L’obiettivo, sostiene Mazzini, è aumentare il tempo trascorso sulla piattaforma e creare una relazione sufficientemente forte da rendere appetibili servizi a pagamento, abbonamenti o funzionalità premium. Un meccanismo che l’autrice definisce una forma di “estorsione affettiva”, in cui il bisogno di ascolto e compagnia diventa una risorsa economica.
Bambini, chatbot e rischi psicologici
Una parte rilevante del libro è dedicata all’impatto dell’intelligenza artificiale sui più giovani.
Secondo Mazzini, molti giocattoli intelligenti e dispositivi basati su modelli linguistici avanzati raccolgono grandi quantità di dati durante le interazioni con i bambini. In questo modo, i minori finirebbero per contribuire indirettamente all’addestramento dei sistemi senza averne piena consapevolezza.
L’autrice richiama inoltre alcuni casi internazionali che hanno alimentato il dibattito sulla sicurezza dell’AI. Tra questi, episodi in cui chatbot destinati a interagire con ragazzi avrebbero generato contenuti violenti o sessualmente espliciti, oltre a situazioni in cui assistenti virtuali avrebbero assecondato comportamenti autolesionistici invece di scoraggiarli.
Particolarmente preoccupante, secondo Mazzini, è il fenomeno delle comunità online che intercettano adolescenti soli o vulnerabili. Attraverso social network e piattaforme di gaming, alcuni gruppi costruirebbero rapporti basati su appartenenza, riconoscimento e visibilità, spingendo talvolta i giovani verso comportamenti estremi o autolesionistici.
Big Tech, politica e sorveglianza
Nella parte finale del libro, la riflessione si allarga al rapporto tra tecnologia e potere.
Secondo Mazzini, la Silicon Valley non può più essere considerata soltanto un ecosistema di innovazione, ma rappresenta ormai un centro di influenza politica globale. La crescente vicinanza tra grandi aziende tecnologiche e istituzioni governative dimostrerebbe come la presunta neutralità delle piattaforme digitali sia sempre più difficile da sostenere.
L’autrice cita figure come Peter Thiel e aziende come Palantir, specializzata nell’analisi di grandi quantità di dati. L’intelligenza artificiale, sostiene, non viene utilizzata soltanto per finalità commerciali, ma trova sempre più applicazione nei settori della difesa, della sicurezza e della sorveglianza, attraverso collaborazioni con governi e amministrazioni pubbliche.

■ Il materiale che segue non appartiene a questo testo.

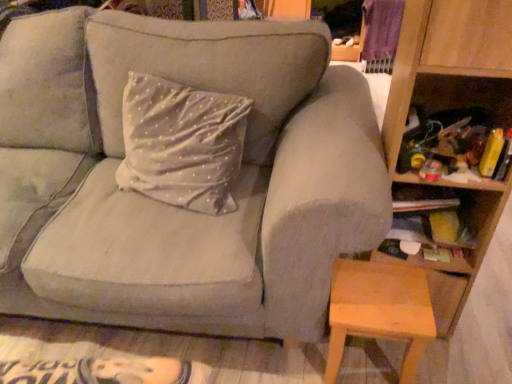
Question: Should I look upward or downward to see suede gray couch at center?

Choices:
 (A) up
 (B) down

Answer: (A)

Question: Is wooden stool at lower right not close to suede gray couch at center?

Choices:
 (A) no
 (B) yes

Answer: (A)

Question: Is wooden stool at lower right at the right side of suede gray couch at center?

Choices:
 (A) yes
 (B) no

Answer: (A)

Question: Does wooden stool at lower right have a smaller size compared to suede gray couch at center?

Choices:
 (A) yes
 (B) no

Answer: (A)

Question: Is wooden stool at lower right looking in the opposite direction of suede gray couch at center?

Choices:
 (A) yes
 (B) no

Answer: (A)

Question: From a real-world perspective, is wooden stool at lower right on suede gray couch at center?

Choices:
 (A) no
 (B) yes

Answer: (A)

Question: Can you confirm if wooden stool at lower right is taller than suede gray couch at center?

Choices:
 (A) no
 (B) yes

Answer: (A)

Question: Could you tell me if wooden bookshelf at right is turned towards wooden stool at lower right?

Choices:
 (A) no
 (B) yes

Answer: (B)

Question: From a real-world perspective, does wooden bookshelf at right sit lower than wooden stool at lower right?

Choices:
 (A) no
 (B) yes

Answer: (A)

Question: Can you confirm if wooden bookshelf at right is smaller than wooden stool at lower right?

Choices:
 (A) yes
 (B) no

Answer: (B)

Question: Is wooden bookshelf at right closer to camera compared to wooden stool at lower right?

Choices:
 (A) yes
 (B) no

Answer: (A)

Question: Is wooden bookshelf at right at the right side of wooden stool at lower right?

Choices:
 (A) no
 (B) yes

Answer: (B)

Question: From a real-world perspective, is wooden bookshelf at right over wooden stool at lower right?

Choices:
 (A) yes
 (B) no

Answer: (A)

Question: Considering the relative positions of wooden stool at lower right and wooden bookshelf at right in the image provided, is wooden stool at lower right behind wooden bookshelf at right?

Choices:
 (A) yes
 (B) no

Answer: (A)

Secondo questa lettura, le stesse tecnologie utilizzate per profilare consumatori e utenti possono essere impiegate anche per finalità strategiche, militari e di controllo sociale.
La sfida della sovranità digitale
Pur definendosi provocatoriamente “tecnoluddista” rispetto all’attuale modello di sviluppo dell’industria digitale, Mazzini precisa che la sua critica non è rivolta alla tecnologia in sé, ma alla concentrazione del potere nelle mani di poche aziende private.
Per questo individua nella sovranità digitale la principale sfida politica dei prossimi anni. L’obiettivo, sostiene, dovrebbe essere quello di costruire infrastrutture pubbliche e modelli alternativi che riducano la dipendenza dai colossi tecnologici globali, restituendo alla rete una dimensione più vicina all’interesse collettivo.
Una domanda, in fondo, attraversa tutto il libro: se la solitudine è una delle grandi emergenze del nostro tempo, chi sta guadagnando dal suo aumento?